▸ Activity
Rewrite every entry below, changing each "Q:" to "Question:" and keeping everything else the same. Omit the pictures from your version.

*** Opening of Material provided ***

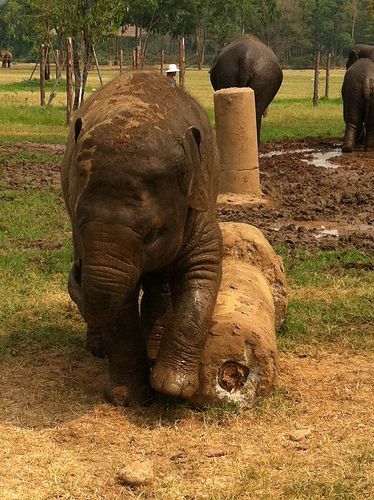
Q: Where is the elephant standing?
A: A grassy area.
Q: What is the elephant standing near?
A: A brown object.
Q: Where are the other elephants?
A: Behind the main elephant.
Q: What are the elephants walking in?
A: Grass.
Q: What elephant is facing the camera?
A: Elephant in front.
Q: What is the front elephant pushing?
A: Overturned stone pillar.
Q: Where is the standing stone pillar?
A: In the mud.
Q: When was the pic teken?
A: During the day.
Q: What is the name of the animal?
A: Elephant.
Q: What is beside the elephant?
A: Rock.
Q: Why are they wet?
A: They have entered in mud.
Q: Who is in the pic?
A: No one.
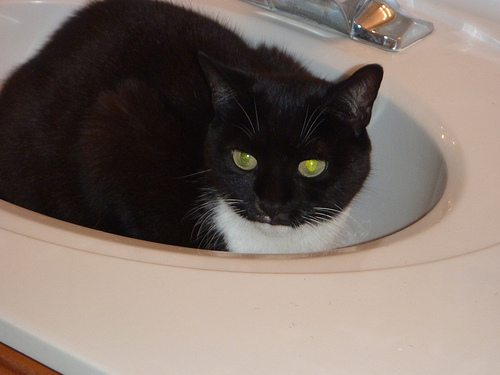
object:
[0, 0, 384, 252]
cat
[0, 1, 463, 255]
sink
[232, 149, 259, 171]
eyes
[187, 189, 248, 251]
whiskers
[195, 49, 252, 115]
ears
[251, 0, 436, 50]
faucet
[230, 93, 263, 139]
whiskers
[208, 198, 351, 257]
patch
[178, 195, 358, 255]
chest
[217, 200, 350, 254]
white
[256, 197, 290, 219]
nose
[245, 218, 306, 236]
mouth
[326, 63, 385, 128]
ear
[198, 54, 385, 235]
head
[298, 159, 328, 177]
eye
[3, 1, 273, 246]
fur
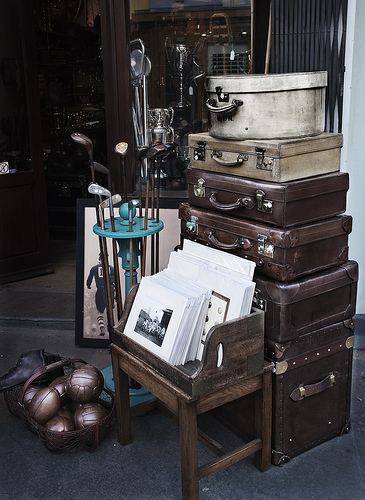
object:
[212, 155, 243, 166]
buckle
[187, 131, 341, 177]
trunk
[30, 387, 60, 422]
balls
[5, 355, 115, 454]
basket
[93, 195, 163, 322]
holder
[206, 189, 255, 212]
handle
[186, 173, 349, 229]
suitcase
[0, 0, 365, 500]
golf club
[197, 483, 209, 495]
spot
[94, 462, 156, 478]
carpet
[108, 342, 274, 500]
bench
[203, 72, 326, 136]
luggage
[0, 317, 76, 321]
step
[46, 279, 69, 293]
floor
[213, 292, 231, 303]
frame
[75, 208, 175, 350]
picture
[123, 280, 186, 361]
pictures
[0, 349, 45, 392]
shoes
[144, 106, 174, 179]
trophy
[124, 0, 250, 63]
window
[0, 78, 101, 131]
gate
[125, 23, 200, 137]
merchandise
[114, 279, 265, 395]
crate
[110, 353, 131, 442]
stand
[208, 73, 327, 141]
box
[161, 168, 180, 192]
case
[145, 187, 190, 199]
table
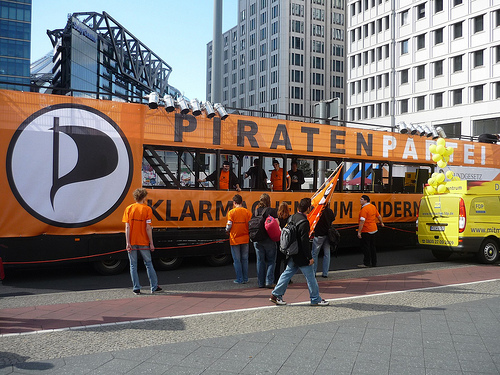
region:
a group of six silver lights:
[141, 89, 246, 121]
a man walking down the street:
[268, 195, 333, 309]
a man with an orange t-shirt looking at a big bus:
[117, 185, 170, 297]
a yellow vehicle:
[416, 178, 498, 270]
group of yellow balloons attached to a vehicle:
[410, 134, 464, 202]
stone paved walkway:
[185, 317, 490, 371]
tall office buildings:
[200, 2, 499, 126]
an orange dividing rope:
[0, 247, 122, 266]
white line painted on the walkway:
[4, 305, 276, 342]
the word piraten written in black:
[161, 107, 376, 163]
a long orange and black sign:
[16, 54, 499, 271]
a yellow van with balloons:
[415, 169, 499, 277]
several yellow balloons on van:
[411, 134, 457, 205]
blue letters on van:
[472, 199, 484, 211]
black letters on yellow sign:
[161, 105, 387, 164]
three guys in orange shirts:
[96, 185, 391, 299]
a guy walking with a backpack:
[248, 182, 352, 317]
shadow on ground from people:
[183, 255, 479, 337]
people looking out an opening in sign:
[144, 136, 379, 194]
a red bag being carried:
[260, 206, 297, 264]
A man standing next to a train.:
[121, 187, 159, 293]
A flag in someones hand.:
[305, 162, 342, 234]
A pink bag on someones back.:
[264, 215, 280, 240]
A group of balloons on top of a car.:
[423, 137, 459, 194]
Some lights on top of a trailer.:
[149, 92, 227, 118]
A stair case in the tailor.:
[141, 147, 183, 187]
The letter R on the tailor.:
[236, 119, 258, 147]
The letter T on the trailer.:
[299, 125, 319, 151]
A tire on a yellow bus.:
[481, 238, 499, 260]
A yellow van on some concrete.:
[418, 188, 499, 261]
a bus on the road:
[54, 58, 465, 263]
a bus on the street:
[76, 36, 482, 318]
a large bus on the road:
[133, 84, 490, 318]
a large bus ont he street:
[112, 71, 428, 341]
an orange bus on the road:
[72, 51, 484, 339]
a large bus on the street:
[64, 64, 493, 356]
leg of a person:
[116, 247, 140, 294]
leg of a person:
[142, 245, 162, 290]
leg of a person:
[225, 242, 242, 279]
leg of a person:
[239, 240, 254, 282]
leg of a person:
[252, 247, 263, 292]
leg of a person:
[260, 239, 276, 295]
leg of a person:
[277, 262, 290, 308]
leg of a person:
[308, 262, 332, 316]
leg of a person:
[308, 231, 320, 271]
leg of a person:
[316, 234, 336, 281]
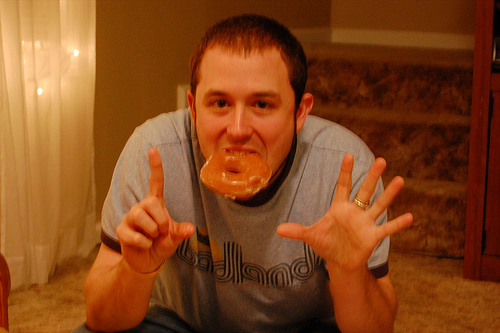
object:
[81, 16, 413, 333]
man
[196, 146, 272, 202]
doughnut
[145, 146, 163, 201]
finger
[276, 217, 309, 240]
finger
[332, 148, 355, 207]
finger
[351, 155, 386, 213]
finger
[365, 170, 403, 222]
finger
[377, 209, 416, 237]
finger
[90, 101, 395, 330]
shirt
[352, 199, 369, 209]
ring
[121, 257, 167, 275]
band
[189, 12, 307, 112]
hair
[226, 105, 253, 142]
nose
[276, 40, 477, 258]
steps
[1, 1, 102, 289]
curtains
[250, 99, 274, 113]
eyes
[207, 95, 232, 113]
eyes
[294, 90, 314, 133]
ear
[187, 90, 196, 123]
ear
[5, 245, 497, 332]
carpet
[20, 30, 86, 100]
lamp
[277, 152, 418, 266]
5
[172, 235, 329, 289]
logo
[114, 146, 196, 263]
hand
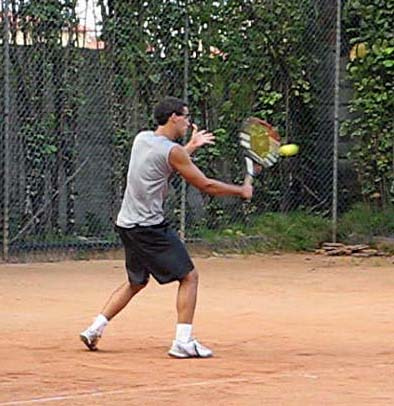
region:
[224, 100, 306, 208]
black and white tennis racket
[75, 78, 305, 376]
man playing tennis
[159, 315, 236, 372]
black and white tennis shoes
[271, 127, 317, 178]
yellow tennis ball in the air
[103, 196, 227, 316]
black tennis shorts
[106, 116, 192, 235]
grey sleeveless shirt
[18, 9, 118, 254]
trees with green leaves and brown bark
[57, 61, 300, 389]
man wearing tennis outfit and playing tennis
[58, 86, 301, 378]
man wearing sleeveless grey shirt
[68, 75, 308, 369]
man wearing black shorts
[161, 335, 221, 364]
white shoe on a foot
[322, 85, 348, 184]
pole of a chain length fence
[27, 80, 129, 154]
tree trunks through a chain length fence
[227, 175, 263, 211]
hand holding a tennis racket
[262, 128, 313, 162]
yellow tennis ball moving through the air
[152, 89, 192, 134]
the head of a man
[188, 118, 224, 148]
a hand wide open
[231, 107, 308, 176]
a tennis racket and a tennis ball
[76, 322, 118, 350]
a white shoe on a foot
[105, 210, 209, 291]
a pair of shorts on a person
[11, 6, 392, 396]
Picture is taken outside.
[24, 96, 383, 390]
Picture is taken during the day.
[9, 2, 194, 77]
The sky is light blue.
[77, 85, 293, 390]
A man is playing tennis.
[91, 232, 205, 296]
The man is wearing shorts.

*** Close of Material provided ***

▸ Result of the task
Question: Where is the elephant standing?
A: A grassy area.
Question: What is the elephant standing near?
A: A brown object.
Question: Where are the other elephants?
A: Behind the main elephant.
Question: What are the elephants walking in?
A: Grass.
Question: What elephant is facing the camera?
A: Elephant in front.
Question: What is the front elephant pushing?
A: Overturned stone pillar.
Question: Where is the standing stone pillar?
A: In the mud.
Question: When was the pic teken?
A: During the day.
Question: What is the name of the animal?
A: Elephant.
Question: What is beside the elephant?
A: Rock.
Question: Why are they wet?
A: They have entered in mud.
Question: Who is in the pic?
A: No one.
object:
[0, 0, 384, 252]
cat
[0, 1, 463, 255]
sink
[232, 149, 259, 171]
eyes
[187, 189, 248, 251]
whiskers
[195, 49, 252, 115]
ears
[251, 0, 436, 50]
faucet
[230, 93, 263, 139]
whiskers
[208, 198, 351, 257]
patch
[178, 195, 358, 255]
chest
[217, 200, 350, 254]
white
[256, 197, 290, 219]
nose
[245, 218, 306, 236]
mouth
[326, 63, 385, 128]
ear
[198, 54, 385, 235]
head
[298, 159, 328, 177]
eye
[3, 1, 273, 246]
fur
object:
[212, 155, 243, 166]
buckle
[187, 131, 341, 177]
trunk
[30, 387, 60, 422]
balls
[5, 355, 115, 454]
basket
[93, 195, 163, 322]
holder
[206, 189, 255, 212]
handle
[186, 173, 349, 229]
suitcase
[0, 0, 365, 500]
golf club
[197, 483, 209, 495]
spot
[94, 462, 156, 478]
carpet
[108, 342, 274, 500]
bench
[203, 72, 326, 136]
luggage
[0, 317, 76, 321]
step
[46, 279, 69, 293]
floor
[213, 292, 231, 303]
frame
[75, 208, 175, 350]
picture
[123, 280, 186, 361]
pictures
[0, 349, 45, 392]
shoes
[144, 106, 174, 179]
trophy
[124, 0, 250, 63]
window
[0, 78, 101, 131]
gate
[125, 23, 200, 137]
merchandise
[114, 279, 265, 395]
crate
[110, 353, 131, 442]
stand
[208, 73, 327, 141]
box
[161, 168, 180, 192]
case
[145, 187, 190, 199]
table
region:
a group of six silver lights:
[141, 89, 246, 121]
a man walking down the street:
[268, 195, 333, 309]
a man with an orange t-shirt looking at a big bus:
[117, 185, 170, 297]
a yellow vehicle:
[416, 178, 498, 270]
group of yellow balloons attached to a vehicle:
[410, 134, 464, 202]
stone paved walkway:
[185, 317, 490, 371]
tall office buildings:
[200, 2, 499, 126]
an orange dividing rope:
[0, 247, 122, 266]
white line painted on the walkway:
[4, 305, 276, 342]
the word piraten written in black:
[161, 107, 376, 163]
a long orange and black sign:
[16, 54, 499, 271]
a yellow van with balloons:
[415, 169, 499, 277]
several yellow balloons on van:
[411, 134, 457, 205]
blue letters on van:
[472, 199, 484, 211]
black letters on yellow sign:
[161, 105, 387, 164]
three guys in orange shirts:
[96, 185, 391, 299]
a guy walking with a backpack:
[248, 182, 352, 317]
shadow on ground from people:
[183, 255, 479, 337]
people looking out an opening in sign:
[144, 136, 379, 194]
a red bag being carried:
[260, 206, 297, 264]
A man standing next to a train.:
[121, 187, 159, 293]
A flag in someones hand.:
[305, 162, 342, 234]
A pink bag on someones back.:
[264, 215, 280, 240]
A group of balloons on top of a car.:
[423, 137, 459, 194]
Some lights on top of a trailer.:
[149, 92, 227, 118]
A stair case in the tailor.:
[141, 147, 183, 187]
The letter R on the tailor.:
[236, 119, 258, 147]
The letter T on the trailer.:
[299, 125, 319, 151]
A tire on a yellow bus.:
[481, 238, 499, 260]
A yellow van on some concrete.:
[418, 188, 499, 261]
a bus on the road:
[54, 58, 465, 263]
a bus on the street:
[76, 36, 482, 318]
a large bus on the road:
[133, 84, 490, 318]
a large bus ont he street:
[112, 71, 428, 341]
an orange bus on the road:
[72, 51, 484, 339]
a large bus on the street:
[64, 64, 493, 356]
leg of a person:
[116, 247, 140, 294]
leg of a person:
[142, 245, 162, 290]
leg of a person:
[225, 242, 242, 279]
leg of a person:
[239, 240, 254, 282]
leg of a person:
[252, 247, 263, 292]
leg of a person:
[260, 239, 276, 295]
leg of a person:
[277, 262, 290, 308]
leg of a person:
[308, 262, 332, 316]
leg of a person:
[308, 231, 320, 271]
leg of a person:
[316, 234, 336, 281]
object:
[81, 16, 413, 333]
man
[196, 146, 272, 202]
doughnut
[145, 146, 163, 201]
finger
[276, 217, 309, 240]
finger
[332, 148, 355, 207]
finger
[351, 155, 386, 213]
finger
[365, 170, 403, 222]
finger
[377, 209, 416, 237]
finger
[90, 101, 395, 330]
shirt
[352, 199, 369, 209]
ring
[121, 257, 167, 275]
band
[189, 12, 307, 112]
hair
[226, 105, 253, 142]
nose
[276, 40, 477, 258]
steps
[1, 1, 102, 289]
curtains
[250, 99, 274, 113]
eyes
[207, 95, 232, 113]
eyes
[294, 90, 314, 133]
ear
[187, 90, 196, 123]
ear
[5, 245, 497, 332]
carpet
[20, 30, 86, 100]
lamp
[277, 152, 418, 266]
5
[172, 235, 329, 289]
logo
[114, 146, 196, 263]
hand
region:
[224, 100, 306, 208]
black and white tennis racket
[75, 78, 305, 376]
man playing tennis
[159, 315, 236, 372]
black and white tennis shoes
[271, 127, 317, 178]
yellow tennis ball in the air
[103, 196, 227, 316]
black tennis shorts
[106, 116, 192, 235]
grey sleeveless shirt
[18, 9, 118, 254]
trees with green leaves and brown bark
[57, 61, 300, 389]
man wearing tennis outfit and playing tennis
[58, 86, 301, 378]
man wearing sleeveless grey shirt
[68, 75, 308, 369]
man wearing black shorts
[161, 335, 221, 364]
white shoe on a foot
[322, 85, 348, 184]
pole of a chain length fence
[27, 80, 129, 154]
tree trunks through a chain length fence
[227, 175, 263, 211]
hand holding a tennis racket
[262, 128, 313, 162]
yellow tennis ball moving through the air
[152, 89, 192, 134]
the head of a man
[188, 118, 224, 148]
a hand wide open
[231, 107, 308, 176]
a tennis racket and a tennis ball
[76, 322, 118, 350]
a white shoe on a foot
[105, 210, 209, 291]
a pair of shorts on a person
[11, 6, 392, 396]
Picture is taken outside.
[24, 96, 383, 390]
Picture is taken during the day.
[9, 2, 194, 77]
The sky is light blue.
[77, 85, 293, 390]
A man is playing tennis.
[91, 232, 205, 296]
The man is wearing shorts.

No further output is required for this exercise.